## Task
Line by line, output the entries below exactly as they appear.

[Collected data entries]
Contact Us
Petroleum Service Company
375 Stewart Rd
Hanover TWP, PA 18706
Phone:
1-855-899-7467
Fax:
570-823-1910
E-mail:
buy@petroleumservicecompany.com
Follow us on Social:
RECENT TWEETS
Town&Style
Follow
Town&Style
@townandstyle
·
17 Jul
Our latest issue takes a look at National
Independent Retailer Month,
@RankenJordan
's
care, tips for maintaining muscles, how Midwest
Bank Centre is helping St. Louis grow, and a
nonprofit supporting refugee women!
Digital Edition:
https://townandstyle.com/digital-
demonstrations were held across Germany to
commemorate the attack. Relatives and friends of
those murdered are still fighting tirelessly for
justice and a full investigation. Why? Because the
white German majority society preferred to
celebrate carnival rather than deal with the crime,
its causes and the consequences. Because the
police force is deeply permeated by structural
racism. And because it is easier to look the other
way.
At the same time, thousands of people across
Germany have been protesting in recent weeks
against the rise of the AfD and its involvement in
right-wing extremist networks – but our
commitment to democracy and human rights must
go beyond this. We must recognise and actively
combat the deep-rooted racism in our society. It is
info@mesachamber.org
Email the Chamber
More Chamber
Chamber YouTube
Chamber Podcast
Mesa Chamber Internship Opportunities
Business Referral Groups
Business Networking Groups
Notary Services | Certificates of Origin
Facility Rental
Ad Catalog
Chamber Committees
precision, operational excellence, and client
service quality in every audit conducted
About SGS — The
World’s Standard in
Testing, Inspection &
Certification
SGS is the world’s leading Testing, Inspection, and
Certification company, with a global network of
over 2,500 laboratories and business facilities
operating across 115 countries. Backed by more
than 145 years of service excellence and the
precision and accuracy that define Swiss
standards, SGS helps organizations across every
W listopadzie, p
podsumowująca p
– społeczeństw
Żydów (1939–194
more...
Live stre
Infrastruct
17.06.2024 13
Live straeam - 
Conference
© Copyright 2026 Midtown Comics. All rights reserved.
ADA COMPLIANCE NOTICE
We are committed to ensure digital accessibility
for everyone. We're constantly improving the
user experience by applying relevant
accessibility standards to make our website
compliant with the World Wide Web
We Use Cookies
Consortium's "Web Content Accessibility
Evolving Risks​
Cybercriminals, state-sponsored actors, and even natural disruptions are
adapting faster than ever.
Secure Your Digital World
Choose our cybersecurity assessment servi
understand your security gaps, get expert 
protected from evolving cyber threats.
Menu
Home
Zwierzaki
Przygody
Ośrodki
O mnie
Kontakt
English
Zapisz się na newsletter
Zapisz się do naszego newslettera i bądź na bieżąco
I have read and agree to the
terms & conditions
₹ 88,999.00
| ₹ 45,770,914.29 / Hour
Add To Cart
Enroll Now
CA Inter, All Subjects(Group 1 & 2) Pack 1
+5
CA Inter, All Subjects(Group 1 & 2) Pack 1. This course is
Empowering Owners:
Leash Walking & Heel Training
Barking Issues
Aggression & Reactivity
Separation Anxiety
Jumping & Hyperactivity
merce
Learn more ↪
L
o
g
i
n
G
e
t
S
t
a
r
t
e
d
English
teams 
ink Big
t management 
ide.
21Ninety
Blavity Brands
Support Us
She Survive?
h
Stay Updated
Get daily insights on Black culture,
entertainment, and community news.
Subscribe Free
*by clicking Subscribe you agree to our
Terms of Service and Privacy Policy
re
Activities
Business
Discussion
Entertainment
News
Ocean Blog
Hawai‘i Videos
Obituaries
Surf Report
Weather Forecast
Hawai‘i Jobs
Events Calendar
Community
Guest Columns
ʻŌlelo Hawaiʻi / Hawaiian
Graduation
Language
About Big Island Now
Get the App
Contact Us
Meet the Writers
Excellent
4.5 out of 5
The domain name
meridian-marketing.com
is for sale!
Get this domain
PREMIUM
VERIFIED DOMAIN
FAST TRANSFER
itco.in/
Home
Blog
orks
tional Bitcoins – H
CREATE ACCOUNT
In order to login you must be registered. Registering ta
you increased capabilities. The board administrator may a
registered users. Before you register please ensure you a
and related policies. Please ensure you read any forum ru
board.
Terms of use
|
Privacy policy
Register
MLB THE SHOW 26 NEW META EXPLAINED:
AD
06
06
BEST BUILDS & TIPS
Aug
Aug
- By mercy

## Output
Contact Us
Petroleum Service Company
375 Stewart Rd
Hanover TWP, PA 18706
Phone:
1-855-899-7467
Fax:
570-823-1910
E-mail:
buy@petroleumservicecompany.com
Follow us on Social:
RECENT TWEETS
Town&Style
Follow
Town&Style
@townandstyle
·
17 Jul
Our latest issue takes a look at National
Independent Retailer Month,
@RankenJordan
's
care, tips for maintaining muscles, how Midwest
Bank Centre is helping St. Louis grow, and a
nonprofit supporting refugee women!
Digital Edition:
https://townandstyle.com/digital-
demonstrations were held across Germany to
commemorate the attack. Relatives and friends of
those murdered are still fighting tirelessly for
justice and a full investigation. Why? Because the
white German majority society preferred to
celebrate carnival rather than deal with the crime,
its causes and the consequences. Because the
police force is deeply permeated by structural
racism. And because it is easier to look the other
way.
At the same time, thousands of people across
Germany have been protesting in recent weeks
against the rise of the AfD and its involvement in
right-wing extremist networks – but our
commitment to democracy and human rights must
go beyond this. We must recognise and actively
combat the deep-rooted racism in our society. It is
info@mesachamber.org
Email the Chamber
More Chamber
Chamber YouTube
Chamber Podcast
Mesa Chamber Internship Opportunities
Business Referral Groups
Business Networking Groups
Notary Services | Certificates of Origin
Facility Rental
Ad Catalog
Chamber Committees
precision, operational excellence, and client
service quality in every audit conducted
About SGS — The
World’s Standard in
Testing, Inspection &
Certification
SGS is the world’s leading Testing, Inspection, and
Certification company, with a global network of
over 2,500 laboratories and business facilities
operating across 115 countries. Backed by more
than 145 years of service excellence and the
precision and accuracy that define Swiss
standards, SGS helps organizations across every
W listopadzie, p
podsumowująca p
– społeczeństw
Żydów (1939–194
more...
Live stre
Infrastruct
17.06.2024 13
Live straeam - 
Conference
© Copyright 2026 Midtown Comics. All rights reserved.
ADA COMPLIANCE NOTICE
We are committed to ensure digital accessibility
for everyone. We're constantly improving the
user experience by applying relevant
accessibility standards to make our website
compliant with the World Wide Web
We Use Cookies
Consortium's "Web Content Accessibility
Evolving Risks​
Cybercriminals, state-sponsored actors, and even natural disruptions are
adapting faster than ever.
Secure Your Digital World
Choose our cybersecurity assessment servi
understand your security gaps, get expert 
protected from evolving cyber threats.
Menu
Home
Zwierzaki
Przygody
Ośrodki
O mnie
Kontakt
English
Zapisz się na newsletter
Zapisz się do naszego newslettera i bądź na bieżąco
I have read and agree to the
terms & conditions
₹ 88,999.00
| ₹ 45,770,914.29 / Hour
Add To Cart
Enroll Now
CA Inter, All Subjects(Group 1 & 2) Pack 1
+5
CA Inter, All Subjects(Group 1 & 2) Pack 1. This course is
Empowering Owners:
Leash Walking & Heel Training
Barking Issues
Aggression & Reactivity
Separation Anxiety
Jumping & Hyperactivity
merce
Learn more ↪
L
o
g
i
n
G
e
t
S
t
a
r
t
e
d
English
teams 
ink Big
t management 
ide.
21Ninety
Blavity Brands
Support Us
She Survive?
h
Stay Updated
Get daily insights on Black culture,
entertainment, and community news.
Subscribe Free
*by clicking Subscribe you agree to our
Terms of Service and Privacy Policy
re
Activities
Business
Discussion
Entertainment
News
Ocean Blog
Hawai‘i Videos
Obituaries
Surf Report
Weather Forecast
Hawai‘i Jobs
Events Calendar
Community
Guest Columns
ʻŌlelo Hawaiʻi / Hawaiian
Graduation
Language
About Big Island Now
Get the App
Contact Us
Meet the Writers
Excellent
4.5 out of 5
The domain name
meridian-marketing.com
is for sale!
Get this domain
PREMIUM
VERIFIED DOMAIN
FAST TRANSFER
itco.in/
Home
Blog
orks
tional Bitcoins – H
CREATE ACCOUNT
In order to login you must be registered. Registering ta
you increased capabilities. The board administrator may a
registered users. Before you register please ensure you a
and related policies. Please ensure you read any forum ru
board.
Terms of use
|
Privacy policy
Register
MLB THE SHOW 26 NEW META EXPLAINED:
AD
06
06
BEST BUILDS & TIPS
Aug
Aug
- By mercy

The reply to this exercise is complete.